01. Je déplore
02. Courir la course
03. La citadelle
04. Éléments
05. Le démon à l’intérieur
06. Racing Forward
07. Élixir
08. Tissé
09. Charge forte
10 Pouvoir de guérison
Le charme va très loin, même dans le monde dur et impitoyable du heavy metal. Wytch Hazel ont défié les chances au cours de la dernière décennie, produisant une série de disques incroyablement édifiants et imaginatifs qui ont fait les croyances chrétiennes du chanteur Colin Hendra abondamment clair. Mais plutôt que de provoquer des métaux pour incendier l’église la plus proche en pure agacement, Wytch Hazel sont devenus lentement chéris du sous-sol. Que vous ayez une inclination vers leurs tendances spirituelles ou non, HendraLa bande de la bande est pratiquement impossible à détester. Leur gaieté sans prétention mais nuancée se déroule en parallèle avec de merveilleux airs affirmant la vie, et c’est une formule que même le troll le plus misanthropique et les plus grottes aurait du mal à résister.
Cela aide aussi que Wytch Hazel Je n’ai jamais ressemblé à des prédicateurs. Comme avec leurs quatre albums précédents, « V: lamentation » est tout au sujet du pouvoir de guérison de la belle musique, bien que de la musique qui berce également durement et emprunte généreusement le métal des années 80 classique, l’extrémité la plus intelligente de la scène NWOBHM et les racines pastorales teintées folkloriques. Il comprend une partie du matériel le plus humeur du groupe à ce jour, notamment « La citadelle »une tranche absolument magnifique de sérénité majestueuse, avec des crochets de guitare sublimes à gogo.
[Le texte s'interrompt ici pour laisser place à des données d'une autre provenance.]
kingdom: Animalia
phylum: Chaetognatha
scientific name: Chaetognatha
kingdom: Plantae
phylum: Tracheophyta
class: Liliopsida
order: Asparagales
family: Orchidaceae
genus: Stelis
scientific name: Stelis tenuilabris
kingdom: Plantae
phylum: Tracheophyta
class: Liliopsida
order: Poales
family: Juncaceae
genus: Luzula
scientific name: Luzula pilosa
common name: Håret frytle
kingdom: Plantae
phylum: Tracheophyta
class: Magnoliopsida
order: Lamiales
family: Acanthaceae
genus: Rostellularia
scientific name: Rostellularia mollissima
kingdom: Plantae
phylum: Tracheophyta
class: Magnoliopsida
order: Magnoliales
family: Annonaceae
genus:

En revanche, des chansons comme « Éléments » et « Je me lame » sont maigres et granuleux, lacés de coup de poing, et doucement saupoudrés de poussière de fée aor.
Simultanément assez à l’ancienne et à zings pour faire de vos yeux l’eau, Wytch HazelLe son de la chaleur aussi de la chaleur qu’il caresserait l’âme même sans reconnaître les paroles poétiques brillantes. « Le démon à l’intérieur » est une magnifique affaire de couvaison, livrée avec une légèreté désarmante et beaucoup de Mince lizzy balançoire; « Racing Forward » raconte une histoire de lutte mortelle (« J’ai donné de mon mieux, j’ai tout donné! ») qui coule avec le pathos et le stoïcisme, alors que des guitares riches et harmonisées peignent le ciel; et la joie grondante de « Élixir » se dissout dans « Tissé »Soulevant, Rumble Doom-Rock. Même au plus grand temps,« V: lamentations » est vivant avec l’énergie.« Charge lourde » est une magnifique ballade qui commence dans une humeur austère et larmoyante, avant de muter en quelque chose de plus émouvant et triomphant et aéré deMellotron Ajoutant à une atmosphère de grandeur surréaliste. En réponse,« Pouvoir de guérison » résume l’ensembleWytch Hazel Ethos dans un bref garrule et craignant Dieu. Plein deJEUNE FILLE-Sive des lignes de tête et des harmonies vocales expertes de laUriah heep École d’excès en plusieurs parties, il regorge de cœur et d’espoir, et demande d’être joué fort et sous le soleil.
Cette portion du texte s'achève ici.